(Data excerpts Opens)
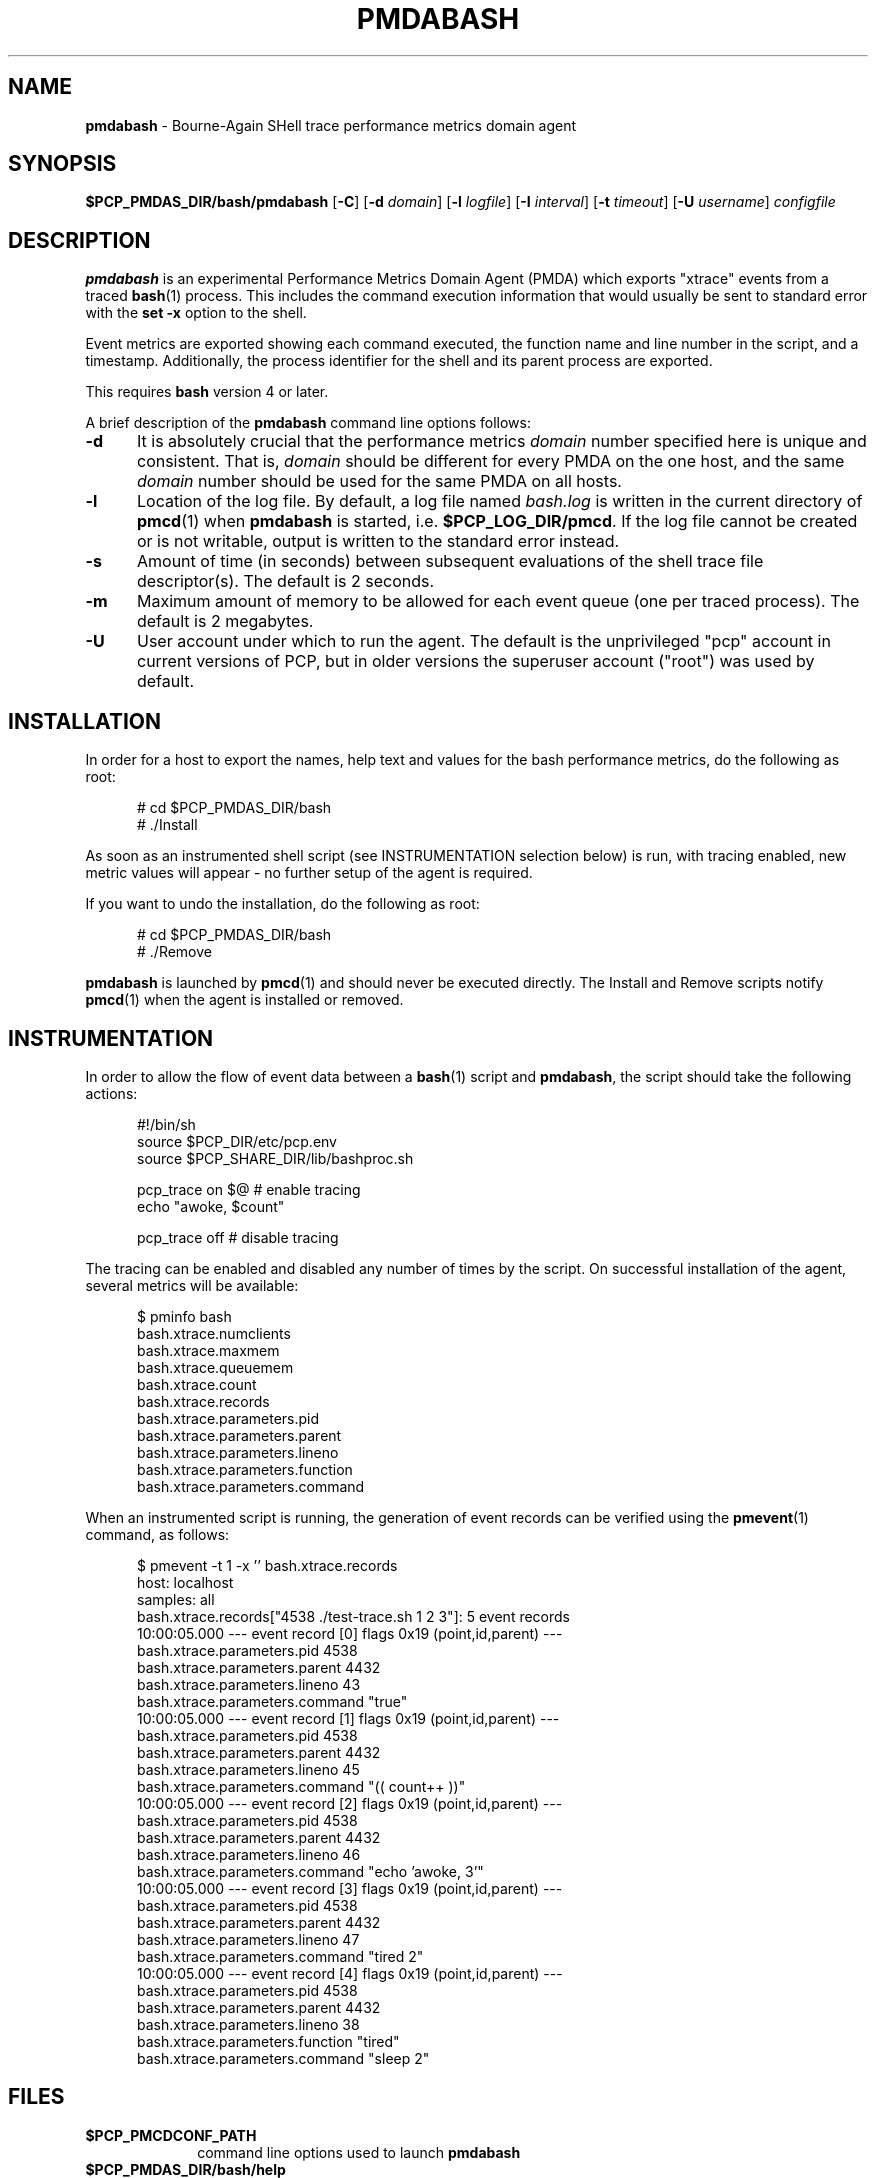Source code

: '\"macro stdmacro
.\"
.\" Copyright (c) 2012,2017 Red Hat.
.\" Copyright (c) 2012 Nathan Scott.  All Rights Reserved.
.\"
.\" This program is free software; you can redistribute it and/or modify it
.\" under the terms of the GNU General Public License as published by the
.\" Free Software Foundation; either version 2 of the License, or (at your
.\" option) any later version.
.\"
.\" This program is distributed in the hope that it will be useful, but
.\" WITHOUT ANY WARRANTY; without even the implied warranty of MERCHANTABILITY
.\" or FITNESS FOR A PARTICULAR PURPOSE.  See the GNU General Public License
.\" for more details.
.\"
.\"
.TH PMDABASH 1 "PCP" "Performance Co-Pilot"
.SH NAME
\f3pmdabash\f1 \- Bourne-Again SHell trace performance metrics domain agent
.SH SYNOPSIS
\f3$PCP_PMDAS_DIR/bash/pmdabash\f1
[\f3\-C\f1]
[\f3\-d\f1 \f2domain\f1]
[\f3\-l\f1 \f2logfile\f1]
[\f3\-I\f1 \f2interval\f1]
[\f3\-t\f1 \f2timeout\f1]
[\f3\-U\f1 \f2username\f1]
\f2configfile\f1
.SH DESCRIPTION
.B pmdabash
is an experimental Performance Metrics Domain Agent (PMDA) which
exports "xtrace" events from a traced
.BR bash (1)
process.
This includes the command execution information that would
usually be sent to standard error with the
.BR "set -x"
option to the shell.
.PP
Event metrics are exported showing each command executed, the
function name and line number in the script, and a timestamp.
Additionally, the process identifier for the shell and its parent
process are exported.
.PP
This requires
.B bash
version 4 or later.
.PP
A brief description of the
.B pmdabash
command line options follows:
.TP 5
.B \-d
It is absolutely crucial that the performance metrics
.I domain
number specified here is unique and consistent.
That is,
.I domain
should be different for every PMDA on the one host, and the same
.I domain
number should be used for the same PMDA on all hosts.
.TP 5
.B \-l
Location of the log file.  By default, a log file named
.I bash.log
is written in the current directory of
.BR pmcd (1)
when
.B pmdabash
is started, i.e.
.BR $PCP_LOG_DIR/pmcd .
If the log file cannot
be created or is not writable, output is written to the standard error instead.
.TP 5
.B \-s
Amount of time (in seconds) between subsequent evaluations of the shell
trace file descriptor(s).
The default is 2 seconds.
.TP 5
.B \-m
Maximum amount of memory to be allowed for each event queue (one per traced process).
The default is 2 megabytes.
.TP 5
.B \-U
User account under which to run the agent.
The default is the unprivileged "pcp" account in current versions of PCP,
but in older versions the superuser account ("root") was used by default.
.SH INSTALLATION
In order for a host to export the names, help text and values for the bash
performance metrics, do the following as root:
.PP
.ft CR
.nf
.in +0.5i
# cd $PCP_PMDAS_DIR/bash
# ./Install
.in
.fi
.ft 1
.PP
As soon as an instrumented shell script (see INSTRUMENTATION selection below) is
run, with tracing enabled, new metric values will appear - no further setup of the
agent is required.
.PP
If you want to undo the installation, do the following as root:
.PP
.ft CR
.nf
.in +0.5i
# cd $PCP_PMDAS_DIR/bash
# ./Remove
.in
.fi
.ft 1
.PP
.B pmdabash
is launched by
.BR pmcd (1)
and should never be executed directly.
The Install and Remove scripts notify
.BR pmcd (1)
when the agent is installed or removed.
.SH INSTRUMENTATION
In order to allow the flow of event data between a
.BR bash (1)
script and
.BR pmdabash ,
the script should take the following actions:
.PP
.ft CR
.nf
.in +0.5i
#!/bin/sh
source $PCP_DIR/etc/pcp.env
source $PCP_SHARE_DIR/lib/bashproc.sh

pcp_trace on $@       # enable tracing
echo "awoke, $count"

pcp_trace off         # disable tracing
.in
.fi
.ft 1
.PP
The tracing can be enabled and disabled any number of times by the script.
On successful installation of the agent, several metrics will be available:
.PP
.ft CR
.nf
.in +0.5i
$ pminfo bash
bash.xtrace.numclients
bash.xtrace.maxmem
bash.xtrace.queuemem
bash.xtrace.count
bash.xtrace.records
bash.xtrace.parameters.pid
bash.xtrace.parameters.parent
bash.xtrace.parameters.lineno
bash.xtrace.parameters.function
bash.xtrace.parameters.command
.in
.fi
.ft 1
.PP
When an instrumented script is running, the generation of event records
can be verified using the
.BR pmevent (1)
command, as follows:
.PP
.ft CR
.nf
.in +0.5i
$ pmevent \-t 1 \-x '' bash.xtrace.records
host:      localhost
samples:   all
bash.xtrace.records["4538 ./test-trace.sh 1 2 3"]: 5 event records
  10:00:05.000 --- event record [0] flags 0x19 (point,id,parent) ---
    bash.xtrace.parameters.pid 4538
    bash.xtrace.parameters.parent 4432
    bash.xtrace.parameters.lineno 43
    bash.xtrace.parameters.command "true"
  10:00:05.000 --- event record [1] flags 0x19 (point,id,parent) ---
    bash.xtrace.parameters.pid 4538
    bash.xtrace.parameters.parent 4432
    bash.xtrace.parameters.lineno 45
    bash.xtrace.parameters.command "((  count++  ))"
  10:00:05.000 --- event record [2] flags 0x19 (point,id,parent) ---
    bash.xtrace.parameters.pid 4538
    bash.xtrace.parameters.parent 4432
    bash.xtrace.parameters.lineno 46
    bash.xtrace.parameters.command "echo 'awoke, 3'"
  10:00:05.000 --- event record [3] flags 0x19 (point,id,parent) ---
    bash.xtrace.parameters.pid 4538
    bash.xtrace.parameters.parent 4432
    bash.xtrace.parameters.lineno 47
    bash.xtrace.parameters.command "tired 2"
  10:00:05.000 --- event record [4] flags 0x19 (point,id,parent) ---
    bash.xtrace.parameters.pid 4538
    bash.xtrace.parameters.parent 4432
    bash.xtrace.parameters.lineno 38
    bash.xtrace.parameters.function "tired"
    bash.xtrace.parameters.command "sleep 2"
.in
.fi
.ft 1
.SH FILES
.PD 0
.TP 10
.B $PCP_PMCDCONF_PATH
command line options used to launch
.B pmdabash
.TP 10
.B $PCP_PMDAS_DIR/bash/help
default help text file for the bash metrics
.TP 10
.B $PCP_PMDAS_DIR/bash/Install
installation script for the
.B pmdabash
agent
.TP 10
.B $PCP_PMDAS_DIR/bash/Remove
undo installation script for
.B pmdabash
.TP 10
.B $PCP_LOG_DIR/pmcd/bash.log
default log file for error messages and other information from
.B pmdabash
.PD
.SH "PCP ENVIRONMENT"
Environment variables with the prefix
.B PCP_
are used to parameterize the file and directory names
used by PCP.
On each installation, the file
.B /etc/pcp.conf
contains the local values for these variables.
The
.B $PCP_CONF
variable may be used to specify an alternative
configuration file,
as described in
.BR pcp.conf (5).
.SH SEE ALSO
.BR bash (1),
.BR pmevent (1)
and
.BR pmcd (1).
(Data excerpts Closes)
Task instructions:
From the first line to the last, copy the records above exactly and drop any pictures.

Response below:
Source code

: '\"macro stdmacro
.\"
.\" Copyright (c) 2012,2017 Red Hat.
.\" Copyright (c) 2012 Nathan Scott.  All Rights Reserved.
.\"
.\" This program is free software; you can redistribute it and/or modify it
.\" under the terms of the GNU General Public License as published by the
.\" Free Software Foundation; either version 2 of the License, or (at your
.\" option) any later version.
.\"
.\" This program is distributed in the hope that it will be useful, but
.\" WITHOUT ANY WARRANTY; without even the implied warranty of MERCHANTABILITY
.\" or FITNESS FOR A PARTICULAR PURPOSE.  See the GNU General Public License
.\" for more details.
.\"
.\"
.TH PMDABASH 1 "PCP" "Performance Co-Pilot"
.SH NAME
\f3pmdabash\f1 \- Bourne-Again SHell trace performance metrics domain agent
.SH SYNOPSIS
\f3$PCP_PMDAS_DIR/bash/pmdabash\f1
[\f3\-C\f1]
[\f3\-d\f1 \f2domain\f1]
[\f3\-l\f1 \f2logfile\f1]
[\f3\-I\f1 \f2interval\f1]
[\f3\-t\f1 \f2timeout\f1]
[\f3\-U\f1 \f2username\f1]
\f2configfile\f1
.SH DESCRIPTION
.B pmdabash
is an experimental Performance Metrics Domain Agent (PMDA) which
exports "xtrace" events from a traced
.BR bash (1)
process.
This includes the command execution information that would
usually be sent to standard error with the
.BR "set -x"
option to the shell.
.PP
Event metrics are exported showing each command executed, the
function name and line number in the script, and a timestamp.
Additionally, the process identifier for the shell and its parent
process are exported.
.PP
This requires
.B bash
version 4 or later.
.PP
A brief description of the
.B pmdabash
command line options follows:
.TP 5
.B \-d
It is absolutely crucial that the performance metrics
.I domain
number specified here is unique and consistent.
That is,
.I domain
should be different for every PMDA on the one host, and the same
.I domain
number should be used for the same PMDA on all hosts.
.TP 5
.B \-l
Location of the log file.  By default, a log file named
.I bash.log
is written in the current directory of
.BR pmcd (1)
when
.B pmdabash
is started, i.e.
.BR $PCP_LOG_DIR/pmcd .
If the log file cannot
be created or is not writable, output is written to the standard error instead.
.TP 5
.B \-s
Amount of time (in seconds) between subsequent evaluations of the shell
trace file descriptor(s).
The default is 2 seconds.
.TP 5
.B \-m
Maximum amount of memory to be allowed for each event queue (one per traced process).
The default is 2 megabytes.
.TP 5
.B \-U
User account under which to run the agent.
The default is the unprivileged "pcp" account in current versions of PCP,
but in older versions the superuser account ("root") was used by default.
.SH INSTALLATION
In order for a host to export the names, help text and values for the bash
performance metrics, do the following as root:
.PP
.ft CR
.nf
.in +0.5i
# cd $PCP_PMDAS_DIR/bash
# ./Install
.in
.fi
.ft 1
.PP
As soon as an instrumented shell script (see INSTRUMENTATION selection below) is
run, with tracing enabled, new metric values will appear - no further setup of the
agent is required.
.PP
If you want to undo the installation, do the following as root:
.PP
.ft CR
.nf
.in +0.5i
# cd $PCP_PMDAS_DIR/bash
# ./Remove
.in
.fi
.ft 1
.PP
.B pmdabash
is launched by
.BR pmcd (1)
and should never be executed directly.
The Install and Remove scripts notify
.BR pmcd (1)
when the agent is installed or removed.
.SH INSTRUMENTATION
In order to allow the flow of event data between a
.BR bash (1)
script and
.BR pmdabash ,
the script should take the following actions:
.PP
.ft CR
.nf
.in +0.5i
#!/bin/sh
source $PCP_DIR/etc/pcp.env
source $PCP_SHARE_DIR/lib/bashproc.sh

pcp_trace on $@       # enable tracing
echo "awoke, $count"

pcp_trace off         # disable tracing
.in
.fi
.ft 1
.PP
The tracing can be enabled and disabled any number of times by the script.
On successful installation of the agent, several metrics will be available:
.PP
.ft CR
.nf
.in +0.5i
$ pminfo bash
bash.xtrace.numclients
bash.xtrace.maxmem
bash.xtrace.queuemem
bash.xtrace.count
bash.xtrace.records
bash.xtrace.parameters.pid
bash.xtrace.parameters.parent
bash.xtrace.parameters.lineno
bash.xtrace.parameters.function
bash.xtrace.parameters.command
.in
.fi
.ft 1
.PP
When an instrumented script is running, the generation of event records
can be verified using the
.BR pmevent (1)
command, as follows:
.PP
.ft CR
.nf
.in +0.5i
$ pmevent \-t 1 \-x '' bash.xtrace.records
host:      localhost
samples:   all
bash.xtrace.records["4538 ./test-trace.sh 1 2 3"]: 5 event records
  10:00:05.000 --- event record [0] flags 0x19 (point,id,parent) ---
    bash.xtrace.parameters.pid 4538
    bash.xtrace.parameters.parent 4432
    bash.xtrace.parameters.lineno 43
    bash.xtrace.parameters.command "true"
  10:00:05.000 --- event record [1] flags 0x19 (point,id,parent) ---
    bash.xtrace.parameters.pid 4538
    bash.xtrace.parameters.parent 4432
    bash.xtrace.parameters.lineno 45
    bash.xtrace.parameters.command "((  count++  ))"
  10:00:05.000 --- event record [2] flags 0x19 (point,id,parent) ---
    bash.xtrace.parameters.pid 4538
    bash.xtrace.parameters.parent 4432
    bash.xtrace.parameters.lineno 46
    bash.xtrace.parameters.command "echo 'awoke, 3'"
  10:00:05.000 --- event record [3] flags 0x19 (point,id,parent) ---
    bash.xtrace.parameters.pid 4538
    bash.xtrace.parameters.parent 4432
    bash.xtrace.parameters.lineno 47
    bash.xtrace.parameters.command "tired 2"
  10:00:05.000 --- event record [4] flags 0x19 (point,id,parent) ---
    bash.xtrace.parameters.pid 4538
    bash.xtrace.parameters.parent 4432
    bash.xtrace.parameters.lineno 38
    bash.xtrace.parameters.function "tired"
    bash.xtrace.parameters.command "sleep 2"
.in
.fi
.ft 1
.SH FILES
.PD 0
.TP 10
.B $PCP_PMCDCONF_PATH
command line options used to launch
.B pmdabash
.TP 10
.B $PCP_PMDAS_DIR/bash/help
default help text file for the bash metrics
.TP 10
.B $PCP_PMDAS_DIR/bash/Install
installation script for the
.B pmdabash
agent
.TP 10
.B $PCP_PMDAS_DIR/bash/Remove
undo installation script for
.B pmdabash
.TP 10
.B $PCP_LOG_DIR/pmcd/bash.log
default log file for error messages and other information from
.B pmdabash
.PD
.SH "PCP ENVIRONMENT"
Environment variables with the prefix
.B PCP_
are used to parameterize the file and directory names
used by PCP.
On each installation, the file
.B /etc/pcp.conf
contains the local values for these variables.
The
.B $PCP_CONF
variable may be used to specify an alternative
configuration file,
as described in
.BR pcp.conf (5).
.SH SEE ALSO
.BR bash (1),
.BR pmevent (1)
and
.BR pmcd (1).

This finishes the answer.